In the thermodynamic cycle as shown,
a) What is the direction that the cycle is executed-clockwise or anticlockwise?
b) What is the work done?

Homework Equations

First law of thermodynamics for a cycle

E2-E1= Q-W= Tds-Pdv=0

The Attempt at a Solution

a) I know that it should be clockwise because I read that when ∫Tds is positive, the cycle on a T-S diagram should be represented in the positive direction. However, I don't understand this completely.

b) I know it is the area inside the semicircle, but I don't know how I'm going to integrate it.

 

[Chestermiller]

First law of thermodynamics for a cycle

E2-E1= Q-W= Tds-Pdv=0

Hi Urmi. How's it going?
Your first law equation above is incorrect. It should read:

E2-E1= Q-W= ∫Tds-∫Pdv=0. Note the integral signs.

As a result of this, because the change in internal energy around the cycle is zero, you must have that:

∫Pdv=∫Tds

What is the equation for the amount of work done in this reversible process on the surroundings?

Chet

 

[Urmi Roy]

Hi Chet! I'm doing fine. Preparing for H&M transfer next sem and revising thermo a bit.

So I understand about the integrals. As to your question, isn't it just that the area under the T-dS plot? Since we don't know what type of processes are represented by each line (adiabatic/polytropic) except for the straight line part (which is isothermal) we don't really have a formula to calculate the work, right?

 

[Chestermiller]

Hi Chet! I'm doing fine. Preparing for H&M transfer next sem and revising thermo a bit.

So I understand about the integrals. As to your question, isn't it just that the area under the T-dS plot? Since we don't know what type of processes are represented by each line (adiabatic/polytropic) except for the straight line part (which is isothermal) we don't really have a formula to calculate the work, right?

Once you assume that the cycle is reversible, you have what you need. In that case P is the pressure of the gas, and the area of the cycle on the TS plot is equal to the work. You are not calculating the work directly from PdV, but you are using what you know about the first and second laws to deduce the amount of work.

Chet

 

[Urmi Roy]

Yup, that's what I said in the first post too. However, (maybe this is a math question) How do I calculate the area here? Its not just π*r^2...
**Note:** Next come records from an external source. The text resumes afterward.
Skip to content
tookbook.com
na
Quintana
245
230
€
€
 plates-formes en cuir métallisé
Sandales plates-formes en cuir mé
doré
Also you didn't say anything about the clockwise/anti clockwise concept...

 

[Chestermiller]

Yup, that's what I said in the first post too. However, (maybe this is a math question) How do I calculate the area here? Its not just π*r^2...

Also you didn't say anything about the clockwise/anti clockwise concept...

Actually, if you look at the scales on S and T, to the eye it looks like, coincidentally, the integral actually is πr²/2. Regarding clockwise or anticlockwise, it depends on whether the system is doing work on the surroundings or whether the surroundings are doing work on the system. The problem doesn't say.

 

[Urmi Roy]

Right, so since the radius is 200K (along the temperature axis) and 200 KJ/K for the entropy axis, it's just pi*(200)^2?

Referring to (http://en.wikipedia.org/wiki/Thermodynamic_cycle), I'm guessing even though in a cycle the net work is the same whether you go clockwise or anticlockwise, if you go anticlockwise, you're subtracting a larger value from the smaller value...so its negative...similarly in a T-S diagram.

I hope this sounds good.

 

[Chestermiller]

Right, so since the radius is 200K (along the temperature axis) and 200 KJ/K for the entropy axis, it's just pi*(200)^2?

It's a semicircle, not a circle.

Referring to (http://en.wikipedia.org/wiki/Thermodynamic_cycle), I'm guessing even though in a cycle the net work is the same whether you go clockwise or anticlockwise, if you go anticlockwise, you're subtracting a larger value from the smaller value...so its negative...similarly in a T-S diagram.

I hope this sounds good.

Just figure out which direction makes the integral of TdS positive and which direction makes it negative (on your figure).